● Work request
The data is to be repeated exactly, with the images removed.

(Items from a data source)

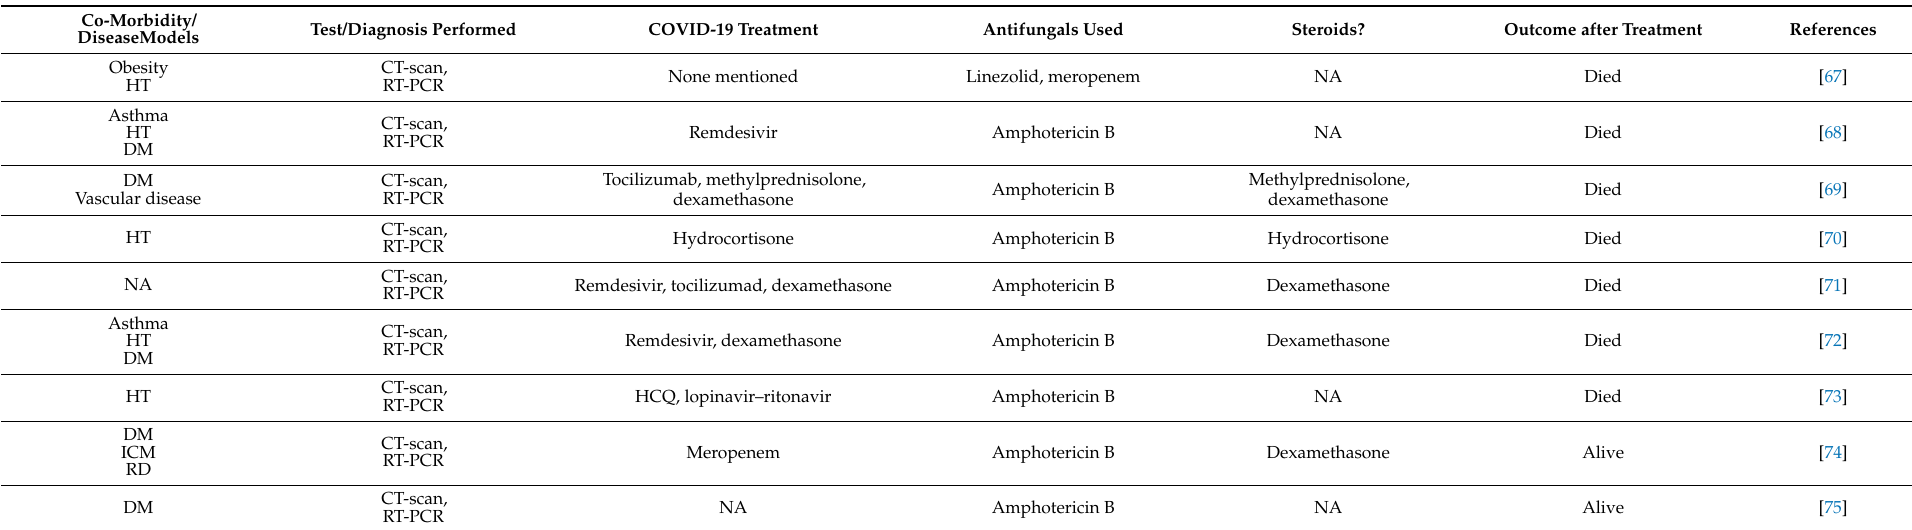
Table 4. Clinical characteristics of COVID-19 patients reported with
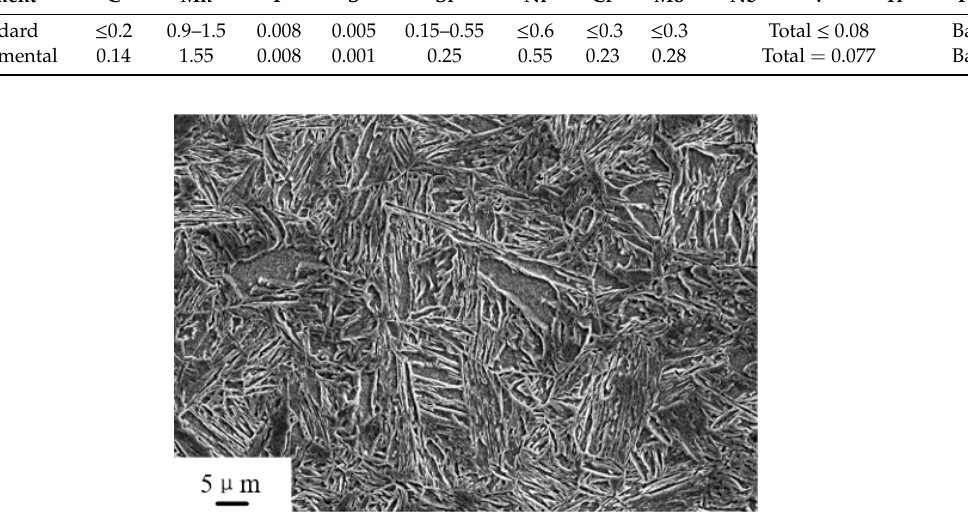
Figure 1. SEM image of as-quenched SA738 Gr.B steel.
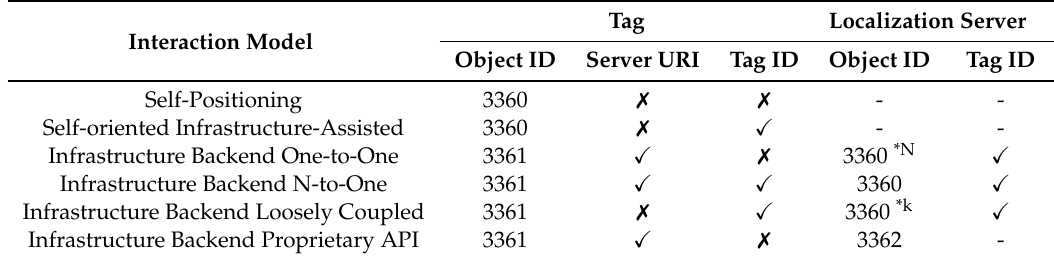
Table 6. LwM2M objects and resources exposed for each interaction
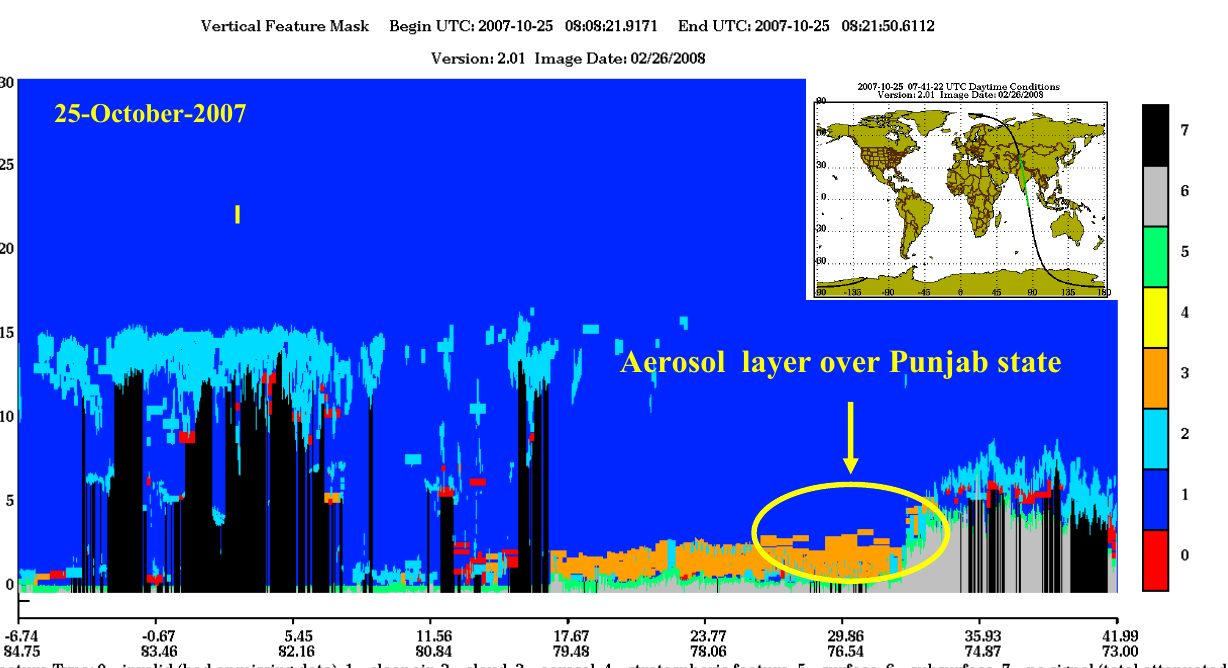
Fig. 12. Calipso derived vertical feature mask image showing high aerosol loading over central region of India on 25 October 2007.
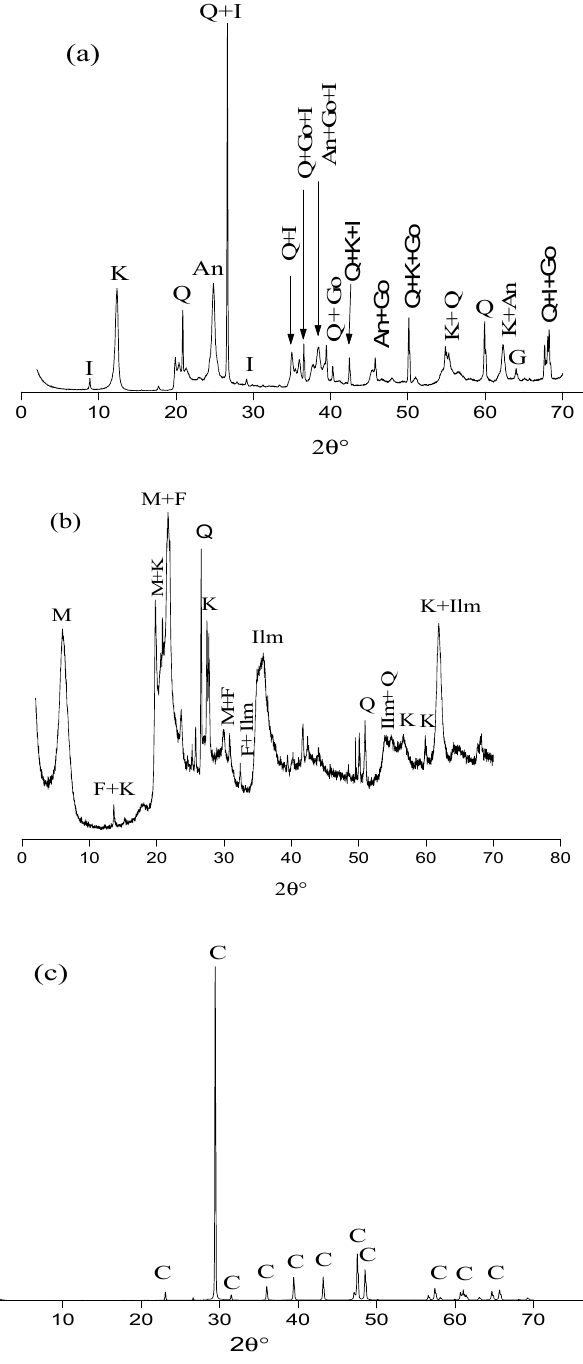
Figure 1. XRD diffraction patterns of the raw materials ( a ) kaolin, ( b ) bentonite, and ( c ) limestone. M: montmorillonite; I: illite; Q: quartz; C: calcite; K: kaolinite; F: feldspath; Ilm: ilmenite; An: anatase; Go:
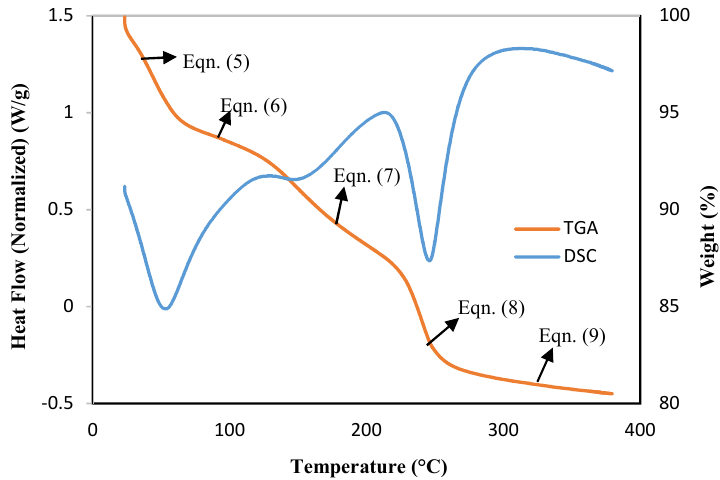
Figure 6. TGA-DSC curve for REF residue from Stage 3.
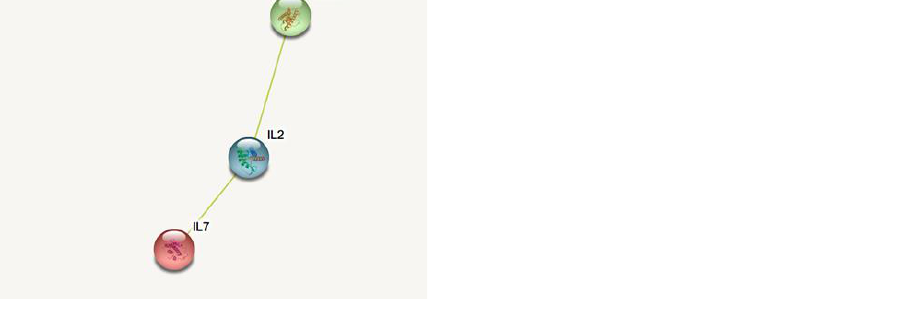
Figure 3. STRING bioinformatic analysis of proteins identified to be over-expressed in bedridden elderly individuals. The protein–protein interaction network was studied and predicted using STRING. The links between the proteins represent possible interactions (line thickness indicates the strength of association and the green line indicates putative text mining associations suggested by further peer-reviewed publications). Table 2. Gene ontology analysis of the biological processes possibly linked to the inflammatory proteins found over-expressed (PDGF-b, CCL4, CCL5, IL-1Ra, CXCL10, CCL2, and IL-9) in the plasma of OLD control individuals compared with age-matched CBR individuals. The list of the main biological processes related to the complex pattern of molecules is reported according to the combined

● Reply
Table 4. Clinical characteristics of COVID-19 patients reported with
Figure 1. SEM image of as-quenched SA738 Gr.B steel.
Table 6. LwM2M objects and resources exposed for each interaction
Fig. 12. Calipso derived vertical feature mask image showing high aerosol loading over central region of India on 25 October 2007.
Figure 1. XRD diffraction patterns of the raw materials ( a ) kaolin, ( b ) bentonite, and ( c ) limestone. M: montmorillonite; I: illite; Q: quartz; C: calcite; K: kaolinite; F: feldspath; Ilm: ilmenite; An: anatase; Go:
Figure 6. TGA-DSC curve for REF residue from Stage 3.
Figure 3. STRING bioinformatic analysis of proteins identified to be over-expressed in bedridden elderly individuals. The protein–protein interaction network was studied and predicted using STRING. The links between the proteins represent possible interactions (line thickness indicates the strength of association and the green line indicates putative text mining associations suggested by further peer-reviewed publications). Table 2. Gene ontology analysis of the biological processes possibly linked to the inflammatory proteins found over-expressed (PDGF-b, CCL4, CCL5, IL-1Ra, CXCL10, CCL2, and IL-9) in the plasma of OLD control individuals compared with age-matched CBR individuals. The list of the main biological processes related to the complex pattern of molecules is reported according to the combined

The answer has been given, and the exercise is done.